Fast, easy…and economical: A good tuna salad recipe is all that and more. If you’re on a gluten-free diet, you may find that knowing how to make tuna salad expands your mealtime options more than you can imagine. So, here is one to add to your file of gluten-free recipes.
Tuna itself is gluten-free but you must check the liquid it’s packed in to be sure there’s no gluten hiding there. If the tuna is in broth (often called “water-pack”), some brands use a gluten flavoring, so be aware to avoid that if you’re on a gluten-free diet. One of the brands that shows clearly on the label and on their website that it’s gluten-free is Chicken of the Sea.
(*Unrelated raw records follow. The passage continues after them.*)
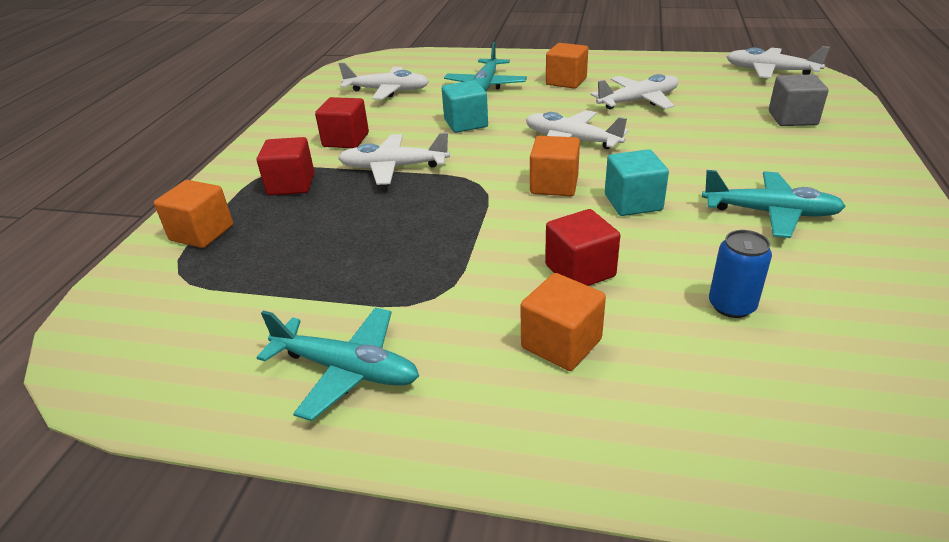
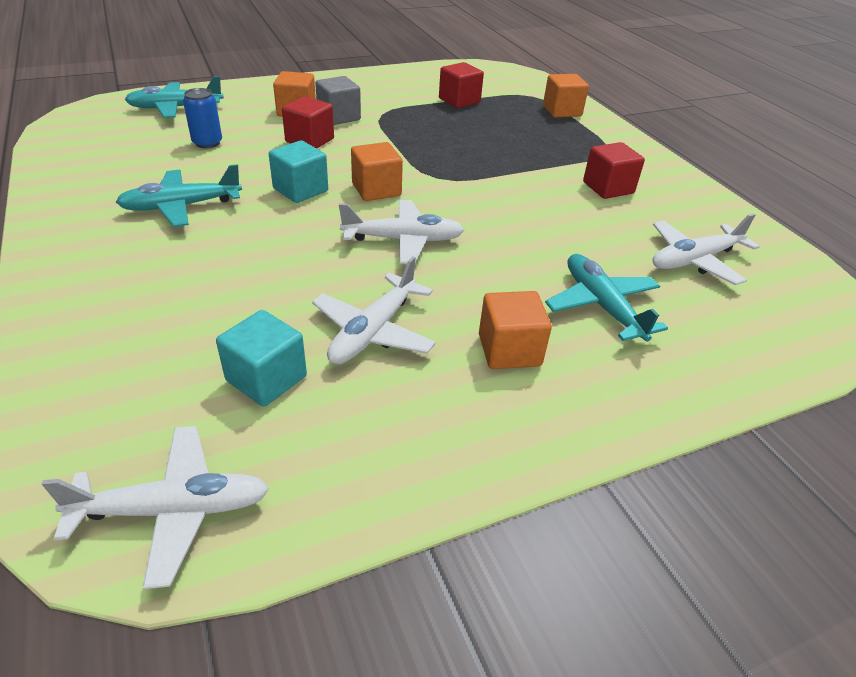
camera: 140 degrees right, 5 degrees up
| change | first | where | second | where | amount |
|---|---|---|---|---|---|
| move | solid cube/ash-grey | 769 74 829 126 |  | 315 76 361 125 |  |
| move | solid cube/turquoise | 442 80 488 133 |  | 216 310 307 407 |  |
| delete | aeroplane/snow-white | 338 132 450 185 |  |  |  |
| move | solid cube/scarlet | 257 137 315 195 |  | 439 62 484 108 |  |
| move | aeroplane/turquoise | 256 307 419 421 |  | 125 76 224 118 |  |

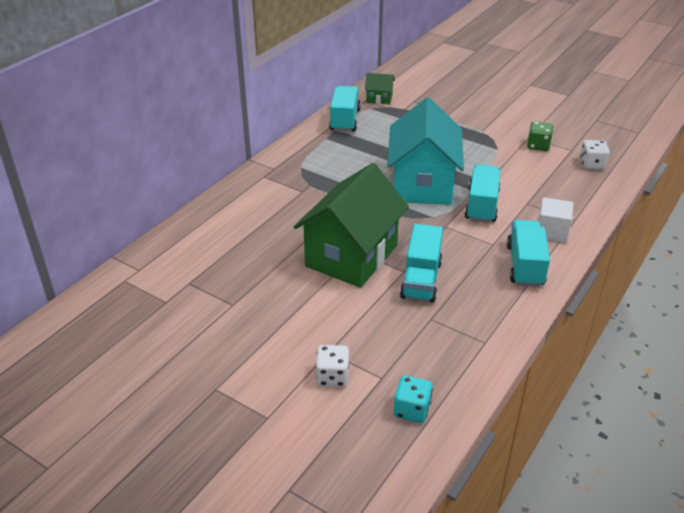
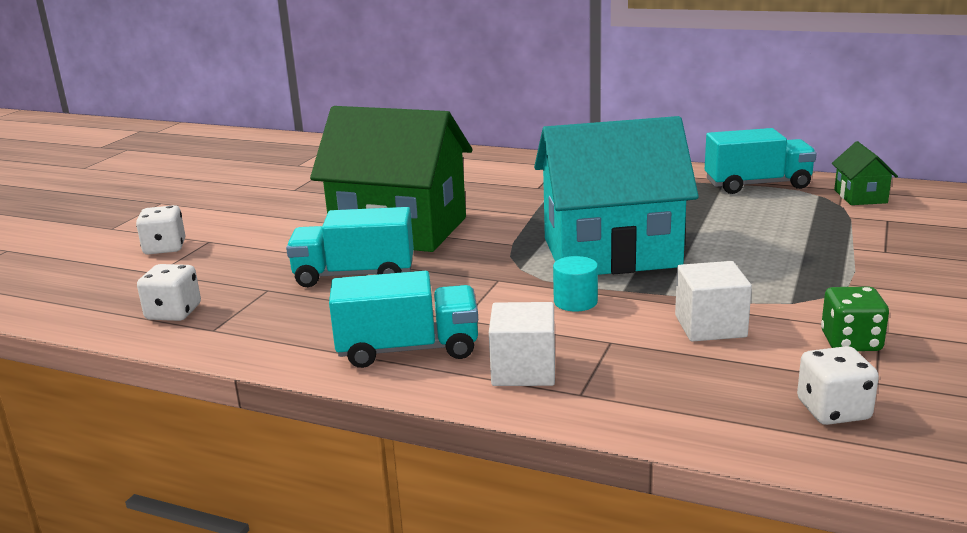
camera: 80 degrees right, 15 degrees down
| change | first | where | second | where | amount |
|---|---|---|---|---|---|
| replace | toy truck/turquoise | 465 164 500 223 | cylinder/turquoise | 553 256 598 311 |  |
| delete | die/turquoise | 394 376 433 423 |  |  |  |
| insert |  |  | solid cube/snow-white | 675 261 752 342 |  |
| insert |  |  | die/snow-white | 137 264 201 321 |  |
While tuna is the main ingredient, the mayonnaise is also crucial. Whichever type of mayonnaise or dressing you like to use in this recipe, make sure it’s gluten-free. My favorite for mayonnaise is Hellman’s, which according to their website is gluten-free.
A tuna salad is just made for this dinner salad recipe with avocado, tomato and cucumber.
- 2 Tablespoons Onion, minced (or more to taste)
- 1 Tablespoon Celery, minced (or more to taste)
- 5 or 6 Ounces Chunk Light Tuna (or Albacore, or your favorite variety), Canned (chilled, if possible -- I keep a can or two in the refrigerator for snack attacks)
- 2 Tablespoons Mayonnaise, gluten-free, or more as needed
- 1 Pinch Ground Black Pepper
- 4 Cups Mixed Salad Greens, washed and spun or patted dry
- 1/2 Medium Avocado, peeled and sliced
- 1 Medium Tomato, cut in 1/2" wedges
- 1/2 Medium Cucumber, peeled and sliced
First, drain the liquid off the tuna -- I use a strainer or a sieve placed over a small bowl to do this, and let it drip while I wash and cut the vegetables. (One time I shared this broth with the pets, and now...before the can opener gets half way around the can... my furry four-footed friends are eager to help me.)
After peeling the onion and scrubbing the celery, I mince them so that the flavor will spread more evenly. A food processor would work, but for such a small amount that I usually think a knife and small cutting board are easier to clean up. You can add more onion or celery if you like, but add just a little at a time -- I've found it's easy to end up with more onion and celery in the salad than tuna. It may taste okay if you like those veggies, but it won't really be tuna salad.
Combine the drained fish, onion, celery, mayonnaise and black pepper in a bowl; stir together with a fork. You'll probably need to break the tuna chunks into smaller pieces.
Arrange the salad greens on two salad plates.
Top each with half of the tuna salad.
Divide the avocado, tomato and cucumber slices between each plate.
Sprinkle with another dash of pepper.
This is one of my 30 minute meals — make that 10 minute meals — designed for those with gluten intolerance, gluten sensitivity, or celiac disease, but I’ve found that people who have no food allergies like it, too. It is wheat-free, barley-free and rye-free. Also, it is dairy-free and nut-free.